ゲームの世界に転生したという事だけど、俺だけが特別転生した訳ではないと思っている。

サミュエルのあの無慈悲な感じはきっと俺と同じ様に転生したんだろう。
あの人を人として見ていない感じがして、俺はできる限りサミュエルとは関わりたく無い。

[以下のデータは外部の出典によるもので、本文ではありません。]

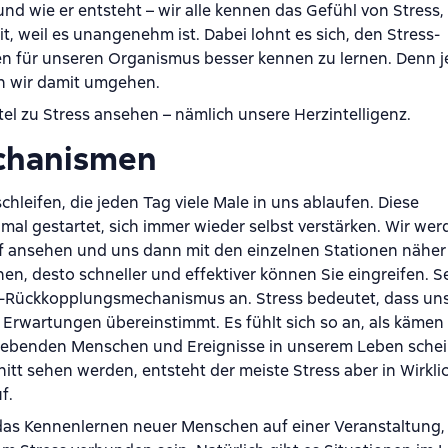
und wie er entsteht – wir alle kennen das Gefühl von Stress,
, weil es unangenehm ist. Dabei lohnt es sich, den Stress-
en für unseren Organismus besser kennen zu lernen. Denn je
en wir damit umgehen.
l zu Stress ansehen – nämlich unsere Herzintelligenz.
chanismen
eifen, die jeden Tag viele Male in uns ablaufen. Diese
al gestartet, sich immer wieder selbst verstärken. Wir wer
uf ansehen und uns dann mit den einzelnen Stationen näher
hen, desto schneller und effektiver können Sie eingreifen. S
ss-Rückkopplungsmechanismus an. Stress bedeutet, dass un
 Erwartungen übereinstimmt. Es fühlt sich so an, als kämen
umgebenden Menschen und Ereignisse in unserem Leben sche
tt sehen werden, entsteht der meiste Stress aber in Wirklic
f.
r das Kennenlernen neuer Menschen auf einer Veranstaltung,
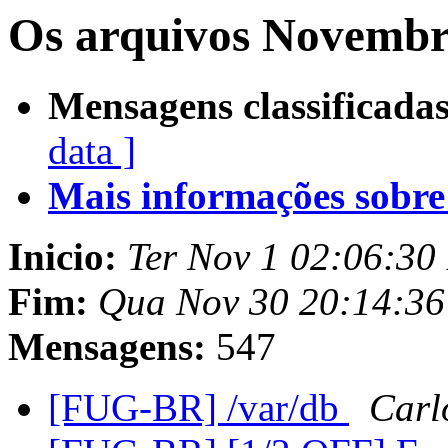
Os arquivos Novembr
Mensagens classificadas
data ]
Mais informações sobre e
Inicio:
Ter Nov 1 02:06:30
Fim:
Qua Nov 30 20:14:3
Mensagens:
547
[FUG-BR] /var/db
Carl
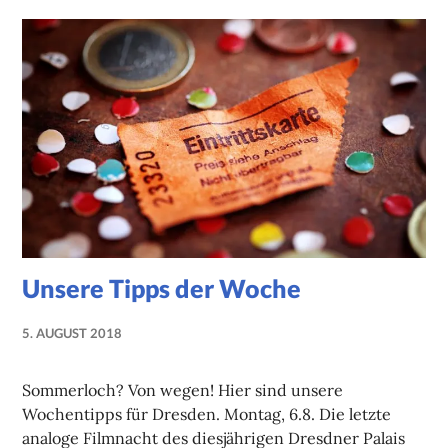
Unsere Tipps der Woche
5. AUGUST 2018
NADINE
FAUST
Sommerloch? Von wegen! Hier sind unsere
Wochentipps für Dresden. Montag, 6.8. Die letzte
analoge Filmnacht des diesjährigen Dresdner Palais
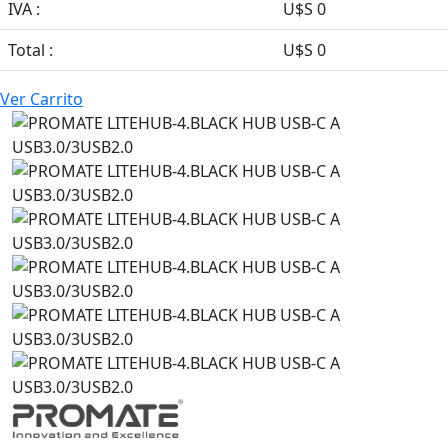
IVA :
U$S 0
Total :
U$S 0
Ver Carrito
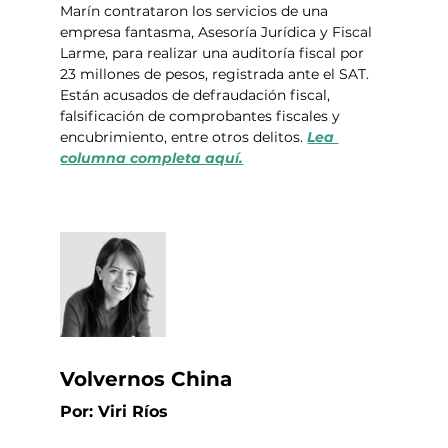
Marín contrataron los servicios de una 
empresa fantasma, Asesoría Jurídica y Fiscal 
Larme, para realizar una auditoría fiscal por 
23 millones de pesos, registrada ante el SAT. 
Están acusados de defraudación fiscal, 
falsificación de comprobantes fiscales y 
encubrimiento, entre otros delitos. 
Lea 
columna completa aquí.
Volvernos China
Por: Viri Ríos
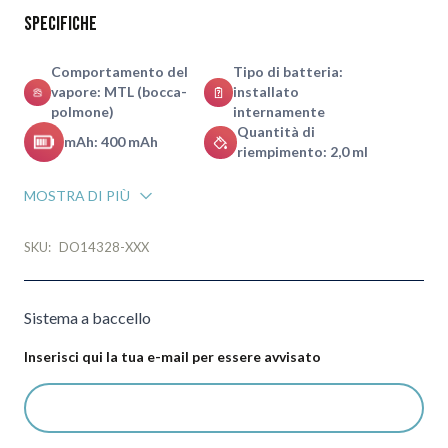
Specifiche
Comportamento del
Tipo di batteria:
vapore: MTL (bocca-
installato
polmone)
internamente
Quantità di
mAh: 400 mAh
riempimento: 2,0 ml
MOSTRA DI PIÙ
SKU:
DO14328-XXX
Sistema a baccello
Inserisci qui la tua e-mail per essere avvisato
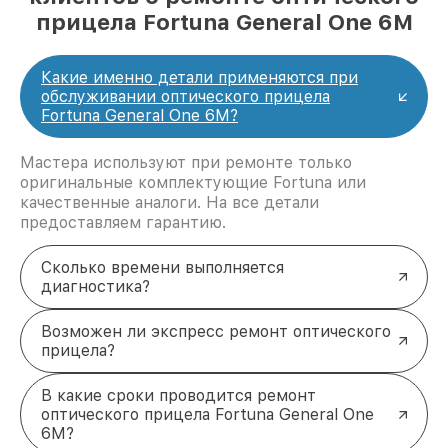
прицела Fortuna General One 6M
Какие именно детали применяются при
обслуживании оптического прицела
Fortuna General One 6M?
Мастера используют при ремонте только
оригинальные комплектующие Fortuna или
качественные аналоги. На все детали
предоставляем гарантию.
Сколько времени выполняется
диагностика?
Возможен ли экспресс ремонт оптического
прицела?
В какие сроки проводится ремонт
оптического прицела Fortuna General One
6M?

楽しい読書タイムだったのに、嫌な考えだけがずっと頭の中を占めている。
ぎゅっと本を抱きしめてちょっと硬いベッドに寝転がった。

我が家は他のお家と違ってお金は持っているけど、贅沢はせず商会にお金を掛ける様にしているからベッドは一般的な硬いベッドを使ってる。
ちょっと硬いけど寝心地は悪くないから愛用してる。

「今後どうしたらいいんだろう…」

今後の不安が勝ってかなりソワソワしてしまった。
早く夕食の時間にならないかな。


ーーーーーーーーーーーーーーーーーーーーー

「それでご用件とはどのような御用でしょうか?」

子爵はカップをソーサーに誤って音を立てて置いてしまった。
礼儀作法から逸れてしまった行動に子爵は酷く汗をかいた。

「息子が大変ご迷惑をお掛け致しました!」

子爵がルドの父親であるギレスタに勢い良く頭を下げた。

「子爵が良い方なのは重々承知しておりましたが、ご子息の教育はどうやら失敗したようですね」

ギレスタは優雅に紅茶を飲み子爵に鋭い視線を向けた。

「アレはどう教育しても言う事を聞かないのです」

子爵はカタカタと震えながら、カップを取りぐいっと紅茶を飲み干した。
礼儀なども気にしていない様にカップを勢いよく音を立てて置いた。

「どれだけ教育を行なっても改心する所か、段々と悪どくなっていき私の手に負えなくなってしまったのです」

子爵はかなり困っている様で両手で頭を抱え込んでいる。
その姿を見てギレスタは子爵が言っている事が真実であると理解した。

「ご苦労なされていらっしゃるのですね。ですが、今回息子は心にかなりの傷を負いました。大変申し訳ございませんがご子息が商会に入ることを禁じさせて頂きます」

「そうして下さると有難いです」

「子爵とはこれからも良い取引相手でありたいですから。子息へご忠告お願い致します」

「かしこまりました」

ギレスタは残った紅茶を飲みきり、立ち上がってから子爵が帰る為の準備を始めた。
子爵も慌てて身の回りの準備を行い、帰る為の準備を行った。

「帰りの準備が整いました。どうぞ気をつけてお帰りください」

「ありがとうございます。それでは息子に伝えておきます」

「よろしくお願い致します」

ギレスタは頭を下げ子爵の帰りを見送った。